The commission also rejected a two-cent property tax increase to pay for school resource officers on every campus, a proposal unanimously supported in September.

“It’s more than frustrating,” said Sullivan County School Board Chairman Michael Hughes. “It’s frustrating to hear commissioners that voted to hire these people say that they wouldn’t raise taxes to pay for them.”

Hughes said the school system will now have to pay for half the cost the county pledged to cover, an estimated $360 thousand expense.

When asked if they can afford to keep all of their SRO’s, Hugues said, “If we can’t find a way to work together and do that then the public should make us pay.”

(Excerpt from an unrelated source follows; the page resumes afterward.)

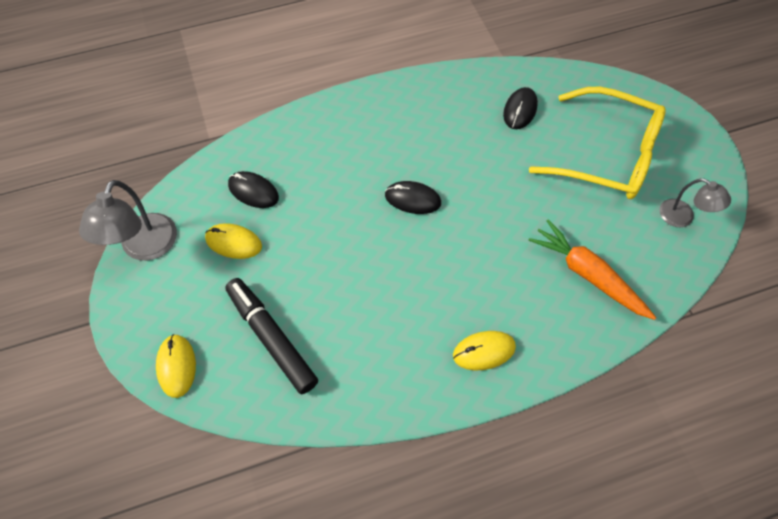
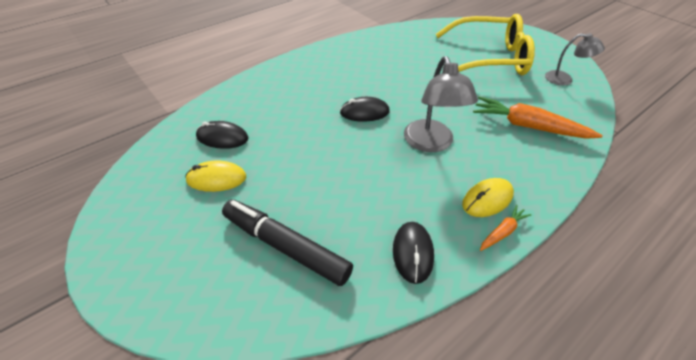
camera: 20 degrees left, 15 degrees down
(145, 248) = (122, 206): grey lamp -> grey lamp (431, 143)
(176, 366) = (187, 305): yellow mouse -> none
(477, 391) = (502, 232): none -> orange carrot
(520, 110) = (413, 47): black mouse -> black mouse (413, 253)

Commissioner Broughton said the school system will still be operating in the green because they won’t have to make a 1.9 million dollar payment for an energy efficiency loan this year.

Hugues disagreed, saying there’s a chance the current budget doesn’t meet the county’s minimum funding requirements for a school system.

“The budget we submitted didn’t meet maintenance of effort by much so I would suspect that the state will reject this initial budget,” he said.

Hugues said the state is likely to weigh in by the end of this week.